** Source text **
○ ○ ○ ○ ○

Service Animals

Please read Arizona State Parks and Trails Official Policy on Service animals.

Service animals as they pertain to the cave and Discovery Center

Service animals meeting the American with Disabilities Act standards are allowed inside buildings and on cave tours.

All owners are responsible for the actions of their service animals and should consider the effect that darkness, enclosed spaces, warm temperatures and humidity may have on their service animals when going on tour.

Service animals are defined as dogs that are individually trained to do work or perform tasks for people with disabilities. 


The first priority at Kartchner Caverns is to protect the cave and its ecosystem. Arizona State Parks supports a science-based approach to management and preservation of the cave. Limiting the number of people who can access the cave on each tour, prohibiting water bottles, food, bags, in the cave and measuring air quality are just a few of the measures taken to protect this remarkable and irreplaceable publicly-owned resource.


Please leave all other pets, such as non-working service animals, comfort or therapy animals at home as they can cause serious damage to the cave’s ecosystem.  The Park does not have a holding pen for dogs.


Are emotional support, therapy, comfort, or companion animals considered service animals under the ADA?

  • No. Dogs whose sole function is to provide comfort or emotional support do not qualify as service animals under the ADA.

Park Staff and volunteers are provided training as it relates to service animals.

  • When it is not obvious what service an animal provides, only limited inquiries are allowed. Staff may ask two questions: (1) is the dog a service animal required because of a disability, and (2) what work or task has the dog been trained to perform.

○ ○ ○ ○ ○

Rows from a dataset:

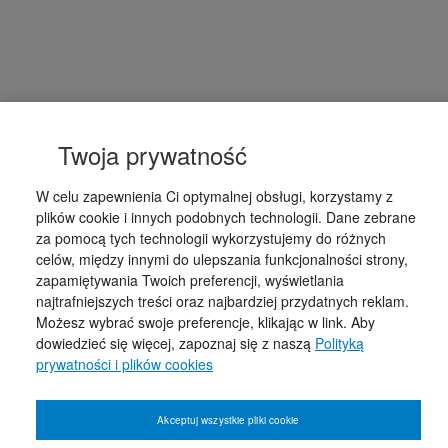
Twoja prywatność
W celu zapewnienia Ci optymalnej obsługi, korzystamy z
plików cookie i innych podobnych technologii. Dane zebrane
za pomocą tych technologii wykorzystujemy do różnych
celów, między innymi do ulepszania funkcjonalności strony,
zapamiętywania Twoich preferencji, wyświetlania
najtrafniejszych treści oraz najbardziej przydatnych reklam.
Możesz wybrać swoje preferencje, klikając w link. Aby
dowiedzieć się więcej, zapoznaj się z naszą
Polityką
prywatności i plików cookies
Akceptuj wszystkie pliki cookie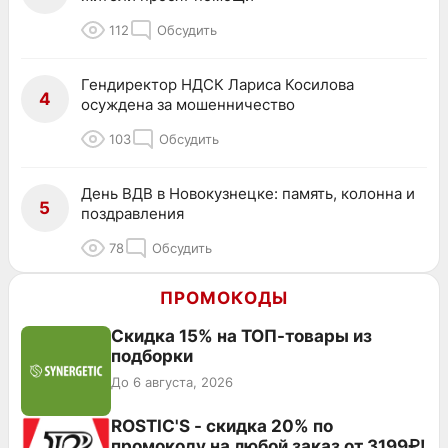
112
Обсудить
Гендиректор НДСК Лариса Косилова
4
осуждена за мошенничество
103
Обсудить
День ВДВ в Новокузнецке: память, колонна и
5
поздравления
78
Обсудить
ПРОМОКОДЫ
Скидка 15% на ТОП-товары из
подборки
До 6 августа, 2026
ROSTIC'S - скидка 20% по
промокоду на любой заказ от 3199₽!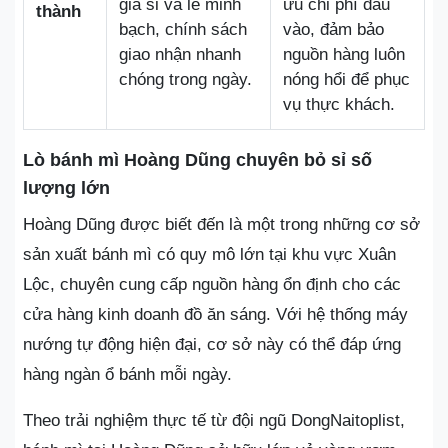
giá sỉ và lẻ minh
ưu chi phí đầu
thành
bạch, chính sách
vào, đảm bảo
giao nhận nhanh
nguồn hàng luôn
chóng trong ngày.
nóng hổi để phục
vụ thực khách.
Lò bánh mì Hoàng Dũng chuyên bỏ sỉ số
lượng lớn
Hoàng Dũng được biết đến là một trong những cơ sở
sản xuất bánh mì có quy mô lớn tại khu vực Xuân
Lộc, chuyên cung cấp nguồn hàng ổn định cho các
cửa hàng kinh doanh đồ ăn sáng. Với hệ thống máy
nướng tự động hiện đại, cơ sở này có thể đáp ứng
hàng ngàn ổ bánh mỗi ngày.
Theo trải nghiệm thực tế từ đội ngũ DongNaitoplist,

○ ○ ○ ○ ○

** Task instructions **
(a) Write out the service animals page word for word, from "Service animals meeting" to "irreplaceable publicly-owned resource.".
(b) Carry on the service animals page after its last sentence.
You can set the rows aside, since nothing here depends on them.

** Expected responses **
(a)
Service animals meeting the American with Disabilities Act standards are allowed inside buildings and on cave tours.

All owners are responsible for the actions of their service animals and should consider the effect that darkness, enclosed spaces, warm temperatures and humidity may have on their service animals when going on tour.

Service animals are defined as dogs that are individually trained to do work or perform tasks for people with disabilities. 


The first priority at Kartchner Caverns is to protect the cave and its ecosystem. Arizona State Parks supports a science-based approach to management and preservation of the cave. Limiting the number of people who can access the cave on each tour, prohibiting water bottles, food, bags, in the cave and measuring air quality are just a few of the measures taken to protect this remarkable and irreplaceable publicly-owned resource.

(b)
  • Staff cannot ask about the person’s disability
  • Staff cannot require medical documentation
  • Staff cannot require a special identification card or training documentation for the dog, or ask that the dog demonstrate its ability to perform the work or task.
  • A person with a disability cannot be asked to remove his service animal from the premises unless: (1) the dog is out of control and the handler does not take effective action to control it or (2) the dog is not housebroken.
  • When there is a legitimate reason to ask that a service animal be removed, staff must offer the person with the disability the opportunity to obtain goods or services without the animal’s presence.


What can staff do when a service animal is being disruptive?

  • If a service animal is out of control and the handler does not take effective action to control it, staff may request that the animal be removed from the premises.

Part of the training for staff includes recognizing behaviors that service dogs shouldn’t do in public:

The ADA allows service animals to be denied access if: 1) The animal is not under the effective verbal or physical control of its handler. 2) The animal poses a “direct threat” to the health or safety of others.